Stored data entries
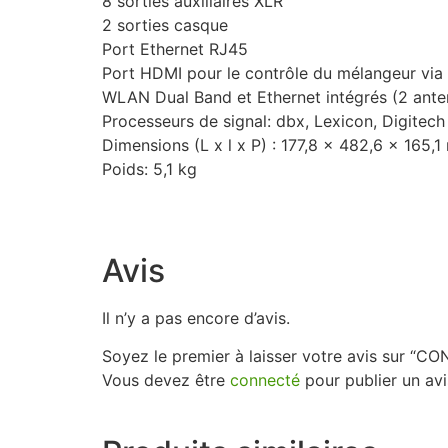
8 sorties auxiliaires XLR
2 sorties casque
Port Ethernet RJ45
Port HDMI pour le contrôle du mélangeur via 
WLAN Dual Band et Ethernet intégrés (2 ante
Processeurs de signal: dbx, Lexicon, Digitech
Dimensions (L x l x P) : 177,8 x 482,6 x 165,
Poids: 5,1 kg
Avis
Il n’y a pas encore d’avis.
Soyez le premier à laisser votre avis sur
Vous devez être
connecté
pour publier un avi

TASK. Leaving the pictures aside, output each entry above exactly as written.

RESPONSE AREA.
8 sorties auxiliaires XLR
2 sorties casque
Port Ethernet RJ45
Port HDMI pour le contrôle du mélangeur via 
WLAN Dual Band et Ethernet intégrés (2 ante
Processeurs de signal: dbx, Lexicon, Digitech
Dimensions (L x l x P) : 177,8 x 482,6 x 165,
Poids: 5,1 kg
Avis
Il n’y a pas encore d’avis.
Soyez le premier à laisser votre avis sur
Vous devez être
connecté
pour publier un avi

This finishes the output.